Dataset items
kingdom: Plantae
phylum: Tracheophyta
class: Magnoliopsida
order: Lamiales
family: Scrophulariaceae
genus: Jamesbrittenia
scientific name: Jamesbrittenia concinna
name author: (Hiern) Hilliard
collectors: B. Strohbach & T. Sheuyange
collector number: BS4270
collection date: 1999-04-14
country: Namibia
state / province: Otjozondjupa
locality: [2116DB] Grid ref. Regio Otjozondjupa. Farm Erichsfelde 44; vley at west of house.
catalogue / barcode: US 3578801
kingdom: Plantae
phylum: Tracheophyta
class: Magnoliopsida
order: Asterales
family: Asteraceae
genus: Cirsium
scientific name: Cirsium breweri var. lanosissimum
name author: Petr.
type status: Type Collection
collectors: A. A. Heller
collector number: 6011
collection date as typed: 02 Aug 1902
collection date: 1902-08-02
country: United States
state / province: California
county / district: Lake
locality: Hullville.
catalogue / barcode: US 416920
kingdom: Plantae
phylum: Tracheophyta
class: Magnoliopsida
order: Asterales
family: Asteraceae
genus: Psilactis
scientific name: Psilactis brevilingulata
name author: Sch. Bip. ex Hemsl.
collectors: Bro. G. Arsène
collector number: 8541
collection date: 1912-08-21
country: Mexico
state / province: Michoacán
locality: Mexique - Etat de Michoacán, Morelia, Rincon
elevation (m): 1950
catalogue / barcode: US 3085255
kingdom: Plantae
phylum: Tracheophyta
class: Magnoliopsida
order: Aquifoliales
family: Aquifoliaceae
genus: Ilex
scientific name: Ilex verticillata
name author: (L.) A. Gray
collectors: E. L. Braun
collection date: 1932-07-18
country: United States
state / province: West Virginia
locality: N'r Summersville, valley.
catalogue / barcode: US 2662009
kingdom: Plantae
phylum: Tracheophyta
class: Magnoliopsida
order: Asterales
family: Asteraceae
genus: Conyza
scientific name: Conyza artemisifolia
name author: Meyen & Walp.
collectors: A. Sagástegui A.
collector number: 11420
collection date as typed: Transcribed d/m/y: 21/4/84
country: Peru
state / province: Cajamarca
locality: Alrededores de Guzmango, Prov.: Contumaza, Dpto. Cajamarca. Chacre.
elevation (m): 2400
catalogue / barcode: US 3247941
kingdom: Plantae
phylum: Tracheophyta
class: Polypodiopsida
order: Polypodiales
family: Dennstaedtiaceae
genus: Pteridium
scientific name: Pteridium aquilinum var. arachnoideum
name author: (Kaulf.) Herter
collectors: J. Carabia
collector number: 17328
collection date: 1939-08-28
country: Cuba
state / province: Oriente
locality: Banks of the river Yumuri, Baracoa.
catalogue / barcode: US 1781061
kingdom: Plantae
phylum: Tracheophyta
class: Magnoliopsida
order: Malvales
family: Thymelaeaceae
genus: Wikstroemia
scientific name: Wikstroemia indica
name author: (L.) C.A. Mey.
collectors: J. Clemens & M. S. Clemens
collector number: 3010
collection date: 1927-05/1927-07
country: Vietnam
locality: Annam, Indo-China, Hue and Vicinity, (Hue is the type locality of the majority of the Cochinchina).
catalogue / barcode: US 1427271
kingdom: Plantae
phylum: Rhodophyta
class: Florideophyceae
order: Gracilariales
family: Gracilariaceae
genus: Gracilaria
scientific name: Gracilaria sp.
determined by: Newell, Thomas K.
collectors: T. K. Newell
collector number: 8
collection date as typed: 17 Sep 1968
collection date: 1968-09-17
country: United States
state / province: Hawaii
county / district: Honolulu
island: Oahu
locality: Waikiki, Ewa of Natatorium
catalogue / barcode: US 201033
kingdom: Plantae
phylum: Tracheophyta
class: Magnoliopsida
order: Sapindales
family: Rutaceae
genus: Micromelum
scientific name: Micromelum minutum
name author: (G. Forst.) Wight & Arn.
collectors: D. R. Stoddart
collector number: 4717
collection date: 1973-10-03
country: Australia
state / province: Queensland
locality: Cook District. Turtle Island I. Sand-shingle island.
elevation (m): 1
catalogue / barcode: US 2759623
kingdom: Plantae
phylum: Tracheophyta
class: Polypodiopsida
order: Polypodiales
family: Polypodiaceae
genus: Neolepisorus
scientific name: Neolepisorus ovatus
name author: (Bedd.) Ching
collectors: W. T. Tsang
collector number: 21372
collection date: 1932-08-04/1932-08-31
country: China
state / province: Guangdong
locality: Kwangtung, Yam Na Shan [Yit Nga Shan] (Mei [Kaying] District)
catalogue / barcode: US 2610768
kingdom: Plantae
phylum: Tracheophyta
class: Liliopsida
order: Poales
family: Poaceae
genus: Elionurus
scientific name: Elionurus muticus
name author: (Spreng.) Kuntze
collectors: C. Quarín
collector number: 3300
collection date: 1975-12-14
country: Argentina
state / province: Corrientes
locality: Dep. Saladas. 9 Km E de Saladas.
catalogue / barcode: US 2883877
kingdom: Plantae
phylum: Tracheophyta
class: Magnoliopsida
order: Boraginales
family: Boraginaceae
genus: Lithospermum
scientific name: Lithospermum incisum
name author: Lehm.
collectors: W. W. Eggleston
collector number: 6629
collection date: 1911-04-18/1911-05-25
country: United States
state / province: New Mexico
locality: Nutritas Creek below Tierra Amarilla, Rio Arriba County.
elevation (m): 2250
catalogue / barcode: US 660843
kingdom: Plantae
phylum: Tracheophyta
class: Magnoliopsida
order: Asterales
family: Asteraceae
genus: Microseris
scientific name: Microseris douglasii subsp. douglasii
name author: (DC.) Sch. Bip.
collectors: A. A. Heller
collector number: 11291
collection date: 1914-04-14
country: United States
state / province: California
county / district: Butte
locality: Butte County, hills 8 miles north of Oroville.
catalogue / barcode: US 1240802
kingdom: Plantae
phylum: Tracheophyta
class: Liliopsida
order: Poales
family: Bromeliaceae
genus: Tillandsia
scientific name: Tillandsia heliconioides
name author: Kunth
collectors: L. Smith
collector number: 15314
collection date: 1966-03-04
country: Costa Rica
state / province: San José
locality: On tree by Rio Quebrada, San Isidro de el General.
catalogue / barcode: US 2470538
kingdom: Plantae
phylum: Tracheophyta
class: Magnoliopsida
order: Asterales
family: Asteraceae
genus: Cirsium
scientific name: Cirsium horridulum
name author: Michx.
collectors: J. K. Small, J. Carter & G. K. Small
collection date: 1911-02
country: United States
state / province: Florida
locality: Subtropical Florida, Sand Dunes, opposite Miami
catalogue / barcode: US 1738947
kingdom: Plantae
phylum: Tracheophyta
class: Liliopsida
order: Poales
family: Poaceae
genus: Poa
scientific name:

__What you are asked to do__: Rewrite the lines of all the records above, swapping "collectors" for "collected by" wherever it occurs and leaving everything else unchanged.

__Output__:
kingdom: Plantae
phylum: Tracheophyta
class: Magnoliopsida
order: Lamiales
family: Scrophulariaceae
genus: Jamesbrittenia
scientific name: Jamesbrittenia concinna
name author: (Hiern) Hilliard
collected by: B. Strohbach & T. Sheuyange
collector number: BS4270
collection date: 1999-04-14
country: Namibia
state / province: Otjozondjupa
locality: [2116DB] Grid ref. Regio Otjozondjupa. Farm Erichsfelde 44; vley at west of house.
catalogue / barcode: US 3578801
kingdom: Plantae
phylum: Tracheophyta
class: Magnoliopsida
order: Asterales
family: Asteraceae
genus: Cirsium
scientific name: Cirsium breweri var. lanosissimum
name author: Petr.
type status: Type Collection
collected by: A. A. Heller
collector number: 6011
collection date as typed: 02 Aug 1902
collection date: 1902-08-02
country: United States
state / province: California
county / district: Lake
locality: Hullville.
catalogue / barcode: US 416920
kingdom: Plantae
phylum: Tracheophyta
class: Magnoliopsida
order: Asterales
family: Asteraceae
genus: Psilactis
scientific name: Psilactis brevilingulata
name author: Sch. Bip. ex Hemsl.
collected by: Bro. G. Arsène
collector number: 8541
collection date: 1912-08-21
country: Mexico
state / province: Michoacán
locality: Mexique - Etat de Michoacán, Morelia, Rincon
elevation (m): 1950
catalogue / barcode: US 3085255
kingdom: Plantae
phylum: Tracheophyta
class: Magnoliopsida
order: Aquifoliales
family: Aquifoliaceae
genus: Ilex
scientific name: Ilex verticillata
name author: (L.) A. Gray
collected by: E. L. Braun
collection date: 1932-07-18
country: United States
state / province: West Virginia
locality: N'r Summersville, valley.
catalogue / barcode: US 2662009
kingdom: Plantae
phylum: Tracheophyta
class: Magnoliopsida
order: Asterales
family: Asteraceae
genus: Conyza
scientific name: Conyza artemisifolia
name author: Meyen & Walp.
collected by: A. Sagástegui A.
collector number: 11420
collection date as typed: Transcribed d/m/y: 21/4/84
country: Peru
state / province: Cajamarca
locality: Alrededores de Guzmango, Prov.: Contumaza, Dpto. Cajamarca. Chacre.
elevation (m): 2400
catalogue / barcode: US 3247941
kingdom: Plantae
phylum: Tracheophyta
class: Polypodiopsida
order: Polypodiales
family: Dennstaedtiaceae
genus: Pteridium
scientific name: Pteridium aquilinum var. arachnoideum
name author: (Kaulf.) Herter
collected by: J. Carabia
collector number: 17328
collection date: 1939-08-28
country: Cuba
state / province: Oriente
locality: Banks of the river Yumuri, Baracoa.
catalogue / barcode: US 1781061
kingdom: Plantae
phylum: Tracheophyta
class: Magnoliopsida
order: Malvales
family: Thymelaeaceae
genus: Wikstroemia
scientific name: Wikstroemia indica
name author: (L.) C.A. Mey.
collected by: J. Clemens & M. S. Clemens
collector number: 3010
collection date: 1927-05/1927-07
country: Vietnam
locality: Annam, Indo-China, Hue and Vicinity, (Hue is the type locality of the majority of the Cochinchina).
catalogue / barcode: US 1427271
kingdom: Plantae
phylum: Rhodophyta
class: Florideophyceae
order: Gracilariales
family: Gracilariaceae
genus: Gracilaria
scientific name: Gracilaria sp.
determined by: Newell, Thomas K.
collected by: T. K. Newell
collector number: 8
collection date as typed: 17 Sep 1968
collection date: 1968-09-17
country: United States
state / province: Hawaii
county / district: Honolulu
island: Oahu
locality: Waikiki, Ewa of Natatorium
catalogue / barcode: US 201033
kingdom: Plantae
phylum: Tracheophyta
class: Magnoliopsida
order: Sapindales
family: Rutaceae
genus: Micromelum
scientific name: Micromelum minutum
name author: (G. Forst.) Wight & Arn.
collected by: D. R. Stoddart
collector number: 4717
collection date: 1973-10-03
country: Australia
state / province: Queensland
locality: Cook District. Turtle Island I. Sand-shingle island.
elevation (m): 1
catalogue / barcode: US 2759623
kingdom: Plantae
phylum: Tracheophyta
class: Polypodiopsida
order: Polypodiales
family: Polypodiaceae
genus: Neolepisorus
scientific name: Neolepisorus ovatus
name author: (Bedd.) Ching
collected by: W. T. Tsang
collector number: 21372
collection date: 1932-08-04/1932-08-31
country: China
state / province: Guangdong
locality: Kwangtung, Yam Na Shan [Yit Nga Shan] (Mei [Kaying] District)
catalogue / barcode: US 2610768
kingdom: Plantae
phylum: Tracheophyta
class: Liliopsida
order: Poales
family: Poaceae
genus: Elionurus
scientific name: Elionurus muticus
name author: (Spreng.) Kuntze
collected by: C. Quarín
collector number: 3300
collection date: 1975-12-14
country: Argentina
state / province: Corrientes
locality: Dep. Saladas. 9 Km E de Saladas.
catalogue / barcode: US 2883877
kingdom: Plantae
phylum: Tracheophyta
class: Magnoliopsida
order: Boraginales
family: Boraginaceae
genus: Lithospermum
scientific name: Lithospermum incisum
name author: Lehm.
collected by: W. W. Eggleston
collector number: 6629
collection date: 1911-04-18/1911-05-25
country: United States
state / province: New Mexico
locality: Nutritas Creek below Tierra Amarilla, Rio Arriba County.
elevation (m): 2250
catalogue / barcode: US 660843
kingdom: Plantae
phylum: Tracheophyta
class: Magnoliopsida
order: Asterales
family: Asteraceae
genus: Microseris
scientific name: Microseris douglasii subsp. douglasii
name author: (DC.) Sch. Bip.
collected by: A. A. Heller
collector number: 11291
collection date: 1914-04-14
country: United States
state / province: California
county / district: Butte
locality: Butte County, hills 8 miles north of Oroville.
catalogue / barcode: US 1240802
kingdom: Plantae
phylum: Tracheophyta
class: Liliopsida
order: Poales
family: Bromeliaceae
genus: Tillandsia
scientific name: Tillandsia heliconioides
name author: Kunth
collected by: L. Smith
collector number: 15314
collection date: 1966-03-04
country: Costa Rica
state / province: San José
locality: On tree by Rio Quebrada, San Isidro de el General.
catalogue / barcode: US 2470538
kingdom: Plantae
phylum: Tracheophyta
class: Magnoliopsida
order: Asterales
family: Asteraceae
genus: Cirsium
scientific name: Cirsium horridulum
name author: Michx.
collected by: J. K. Small, J. Carter & G. K. Small
collection date: 1911-02
country: United States
state / province: Florida
locality: Subtropical Florida, Sand Dunes, opposite Miami
catalogue / barcode: US 1738947
kingdom: Plantae
phylum: Tracheophyta
class: Liliopsida
order: Poales
family: Poaceae
genus: Poa
scientific name:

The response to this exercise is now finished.